Which leads to the following Very Deep Point. (When you woke up this morning, you probably didn’t know you were going to learn a Very Deep Point, so hey, what a great day, right?)
In what sense could a belief which systematically generates accurate parsimonious predictions of experience be meaningfully said to be “false”?
“Suppose we oversimplify a bit and say that my behavior is a causal product of just my beliefs and desires. Then the problem is that clearly there will be any number of different patterns of belief and desire that would issue in the same action; and among those there will be many in which the beliefs are wildly false.56
Taking into account all possibilities, the probability of evolution producing an accurate belief forming mechanism is low or inscrutable.
A flat probability distribution. Assumed without argument. How droll.
Once again, the apologist Retreats To The Possible. Anything’s possible. The real question is, what’s likely.

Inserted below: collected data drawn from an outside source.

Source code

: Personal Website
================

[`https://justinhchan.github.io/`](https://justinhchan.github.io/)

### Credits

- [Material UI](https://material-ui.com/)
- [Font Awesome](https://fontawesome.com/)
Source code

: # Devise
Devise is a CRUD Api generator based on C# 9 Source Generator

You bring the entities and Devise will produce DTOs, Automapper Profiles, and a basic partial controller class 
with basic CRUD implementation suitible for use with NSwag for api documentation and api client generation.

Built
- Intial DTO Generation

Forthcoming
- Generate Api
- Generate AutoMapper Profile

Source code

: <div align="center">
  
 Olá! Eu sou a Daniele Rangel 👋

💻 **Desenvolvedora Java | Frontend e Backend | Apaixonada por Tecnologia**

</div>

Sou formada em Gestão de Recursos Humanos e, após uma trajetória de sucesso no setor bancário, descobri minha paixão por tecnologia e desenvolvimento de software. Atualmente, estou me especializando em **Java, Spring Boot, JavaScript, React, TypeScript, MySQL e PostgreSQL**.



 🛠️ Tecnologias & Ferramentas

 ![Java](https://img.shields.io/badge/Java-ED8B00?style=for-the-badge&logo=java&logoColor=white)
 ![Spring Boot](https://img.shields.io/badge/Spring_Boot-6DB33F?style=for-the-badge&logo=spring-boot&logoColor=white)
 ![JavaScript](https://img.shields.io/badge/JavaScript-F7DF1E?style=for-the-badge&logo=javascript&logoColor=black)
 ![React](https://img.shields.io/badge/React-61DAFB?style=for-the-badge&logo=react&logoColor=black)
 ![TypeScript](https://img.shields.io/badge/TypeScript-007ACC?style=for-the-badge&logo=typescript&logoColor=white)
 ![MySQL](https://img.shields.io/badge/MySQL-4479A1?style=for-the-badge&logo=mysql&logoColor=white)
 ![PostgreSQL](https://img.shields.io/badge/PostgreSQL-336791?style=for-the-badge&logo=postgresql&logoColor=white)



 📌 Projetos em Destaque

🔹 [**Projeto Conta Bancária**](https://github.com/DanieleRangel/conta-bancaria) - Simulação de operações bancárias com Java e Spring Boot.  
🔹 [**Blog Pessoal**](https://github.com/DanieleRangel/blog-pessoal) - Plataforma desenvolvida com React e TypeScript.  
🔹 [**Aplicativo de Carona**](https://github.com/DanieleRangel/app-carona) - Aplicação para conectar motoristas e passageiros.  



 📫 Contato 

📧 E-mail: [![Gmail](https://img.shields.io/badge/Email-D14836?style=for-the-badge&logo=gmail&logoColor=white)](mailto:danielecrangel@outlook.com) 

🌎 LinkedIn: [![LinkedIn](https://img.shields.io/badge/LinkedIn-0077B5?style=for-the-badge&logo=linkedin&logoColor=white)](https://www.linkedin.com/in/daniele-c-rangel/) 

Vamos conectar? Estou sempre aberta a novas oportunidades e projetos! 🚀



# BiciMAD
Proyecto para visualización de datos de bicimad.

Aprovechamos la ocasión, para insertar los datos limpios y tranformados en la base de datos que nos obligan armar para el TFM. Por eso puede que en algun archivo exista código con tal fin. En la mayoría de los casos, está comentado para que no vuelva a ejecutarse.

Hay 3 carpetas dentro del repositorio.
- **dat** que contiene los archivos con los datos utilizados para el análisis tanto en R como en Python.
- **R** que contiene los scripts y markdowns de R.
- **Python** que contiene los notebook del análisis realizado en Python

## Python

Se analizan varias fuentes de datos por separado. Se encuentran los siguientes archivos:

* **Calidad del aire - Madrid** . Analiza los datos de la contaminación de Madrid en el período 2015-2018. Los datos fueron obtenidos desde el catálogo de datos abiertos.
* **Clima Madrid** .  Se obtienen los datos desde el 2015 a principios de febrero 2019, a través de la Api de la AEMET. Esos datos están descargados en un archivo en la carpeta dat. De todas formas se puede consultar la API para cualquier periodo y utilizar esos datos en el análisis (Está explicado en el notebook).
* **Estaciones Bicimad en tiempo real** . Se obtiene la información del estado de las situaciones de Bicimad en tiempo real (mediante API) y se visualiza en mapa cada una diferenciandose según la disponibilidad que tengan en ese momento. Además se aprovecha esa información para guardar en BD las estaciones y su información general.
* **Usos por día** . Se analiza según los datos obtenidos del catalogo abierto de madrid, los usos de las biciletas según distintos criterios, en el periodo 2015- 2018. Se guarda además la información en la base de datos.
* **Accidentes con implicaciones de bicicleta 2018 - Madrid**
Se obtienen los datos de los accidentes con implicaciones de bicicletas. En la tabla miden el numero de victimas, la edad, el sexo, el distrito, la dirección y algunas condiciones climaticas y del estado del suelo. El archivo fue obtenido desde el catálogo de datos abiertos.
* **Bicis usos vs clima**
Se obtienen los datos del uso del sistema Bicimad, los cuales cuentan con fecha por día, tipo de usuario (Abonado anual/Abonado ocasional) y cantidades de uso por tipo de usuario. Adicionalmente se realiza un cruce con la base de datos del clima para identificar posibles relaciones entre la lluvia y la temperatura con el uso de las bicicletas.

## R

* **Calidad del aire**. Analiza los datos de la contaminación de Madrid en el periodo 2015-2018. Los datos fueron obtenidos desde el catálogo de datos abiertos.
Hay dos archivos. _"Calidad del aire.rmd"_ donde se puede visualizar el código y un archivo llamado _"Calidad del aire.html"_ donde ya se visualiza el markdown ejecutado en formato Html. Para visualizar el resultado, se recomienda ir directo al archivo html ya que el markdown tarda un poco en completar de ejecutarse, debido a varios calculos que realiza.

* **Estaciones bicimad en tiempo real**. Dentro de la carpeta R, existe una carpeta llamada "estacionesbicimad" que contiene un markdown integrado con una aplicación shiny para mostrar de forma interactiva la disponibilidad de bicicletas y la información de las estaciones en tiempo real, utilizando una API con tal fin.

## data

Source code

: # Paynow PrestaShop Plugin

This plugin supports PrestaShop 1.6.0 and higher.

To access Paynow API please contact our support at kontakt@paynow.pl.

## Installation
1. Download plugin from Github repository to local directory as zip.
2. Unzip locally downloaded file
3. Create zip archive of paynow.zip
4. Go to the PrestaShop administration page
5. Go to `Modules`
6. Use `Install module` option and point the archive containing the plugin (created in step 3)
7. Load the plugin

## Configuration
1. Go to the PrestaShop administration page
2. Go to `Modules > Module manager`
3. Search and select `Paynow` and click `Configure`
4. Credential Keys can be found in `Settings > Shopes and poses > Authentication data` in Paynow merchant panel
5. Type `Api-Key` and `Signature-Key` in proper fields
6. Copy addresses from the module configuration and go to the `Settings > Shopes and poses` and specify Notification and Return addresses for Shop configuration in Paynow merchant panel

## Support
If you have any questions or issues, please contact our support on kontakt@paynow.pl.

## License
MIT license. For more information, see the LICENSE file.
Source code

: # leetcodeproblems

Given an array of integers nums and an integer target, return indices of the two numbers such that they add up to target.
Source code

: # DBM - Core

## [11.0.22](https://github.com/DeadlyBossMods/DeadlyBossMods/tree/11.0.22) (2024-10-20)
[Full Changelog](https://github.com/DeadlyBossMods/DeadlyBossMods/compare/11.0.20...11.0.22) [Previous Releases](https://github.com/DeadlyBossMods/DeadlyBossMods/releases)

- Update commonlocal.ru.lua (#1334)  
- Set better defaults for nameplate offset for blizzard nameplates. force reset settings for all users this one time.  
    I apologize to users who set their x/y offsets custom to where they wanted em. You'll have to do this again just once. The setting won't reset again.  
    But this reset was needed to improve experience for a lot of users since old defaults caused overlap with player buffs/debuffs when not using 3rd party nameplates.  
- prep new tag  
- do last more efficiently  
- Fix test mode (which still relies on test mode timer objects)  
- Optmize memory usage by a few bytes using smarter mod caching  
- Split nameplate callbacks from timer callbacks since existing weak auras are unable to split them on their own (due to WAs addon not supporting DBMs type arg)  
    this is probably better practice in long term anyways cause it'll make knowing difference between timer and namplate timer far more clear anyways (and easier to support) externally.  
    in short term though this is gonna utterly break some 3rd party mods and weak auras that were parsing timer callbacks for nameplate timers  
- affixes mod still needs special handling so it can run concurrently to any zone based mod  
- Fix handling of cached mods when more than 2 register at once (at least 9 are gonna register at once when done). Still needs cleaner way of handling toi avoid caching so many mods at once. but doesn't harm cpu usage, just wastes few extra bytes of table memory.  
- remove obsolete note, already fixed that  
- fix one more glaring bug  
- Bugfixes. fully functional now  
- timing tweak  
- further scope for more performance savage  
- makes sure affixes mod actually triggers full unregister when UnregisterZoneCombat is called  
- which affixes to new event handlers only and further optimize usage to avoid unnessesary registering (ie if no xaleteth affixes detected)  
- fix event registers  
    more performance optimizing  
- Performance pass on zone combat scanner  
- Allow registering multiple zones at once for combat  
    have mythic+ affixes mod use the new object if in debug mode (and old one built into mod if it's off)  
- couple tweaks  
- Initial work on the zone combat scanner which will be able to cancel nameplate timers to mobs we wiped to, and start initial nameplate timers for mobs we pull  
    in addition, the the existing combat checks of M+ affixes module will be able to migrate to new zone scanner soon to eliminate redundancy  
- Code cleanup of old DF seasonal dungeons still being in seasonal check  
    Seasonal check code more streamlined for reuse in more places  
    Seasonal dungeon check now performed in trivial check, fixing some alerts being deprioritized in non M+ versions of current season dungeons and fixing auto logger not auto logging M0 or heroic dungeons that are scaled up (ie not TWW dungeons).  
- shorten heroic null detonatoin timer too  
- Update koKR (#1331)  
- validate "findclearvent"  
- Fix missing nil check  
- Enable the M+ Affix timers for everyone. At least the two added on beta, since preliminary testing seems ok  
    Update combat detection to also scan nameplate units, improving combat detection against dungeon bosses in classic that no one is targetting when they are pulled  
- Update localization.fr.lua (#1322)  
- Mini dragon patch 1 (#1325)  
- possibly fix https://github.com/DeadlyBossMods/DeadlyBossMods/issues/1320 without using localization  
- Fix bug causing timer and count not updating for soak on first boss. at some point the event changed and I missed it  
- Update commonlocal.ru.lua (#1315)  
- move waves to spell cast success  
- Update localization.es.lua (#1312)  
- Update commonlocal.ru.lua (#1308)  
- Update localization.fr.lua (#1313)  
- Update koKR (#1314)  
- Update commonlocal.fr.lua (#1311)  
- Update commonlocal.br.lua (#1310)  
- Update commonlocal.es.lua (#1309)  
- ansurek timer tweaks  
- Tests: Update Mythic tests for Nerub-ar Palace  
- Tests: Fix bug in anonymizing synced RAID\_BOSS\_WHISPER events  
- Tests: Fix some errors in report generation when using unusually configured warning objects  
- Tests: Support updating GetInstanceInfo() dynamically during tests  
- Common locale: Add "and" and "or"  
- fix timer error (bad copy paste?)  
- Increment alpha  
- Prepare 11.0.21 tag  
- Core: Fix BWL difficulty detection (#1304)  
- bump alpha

As my favorite poster said once, “Sure, you can fluke a tiger-footrace once in a blue moon. But will that kind of brain really get your genes through to the next generation?”
Clearly not, but as his execrable tiger-footrace intuition pump demonstrates, it’s never really occurred to him to acquire clue the first about how actual biology works, so he talks about individual beliefs (for which genes do not code) and imagines he’s said anything relevant about the genes that code for belief-forming systems. As complicated as the human brain already is, he thinks evolution could tolerate the parsimony cost of an entire extra system which systematically creates an alternate universe of semantic content infinitely isolated from experiential correction?
fregas says
Its hard to add to what staircase has already succinctly addressed. Well done. The oasis example really explains it all.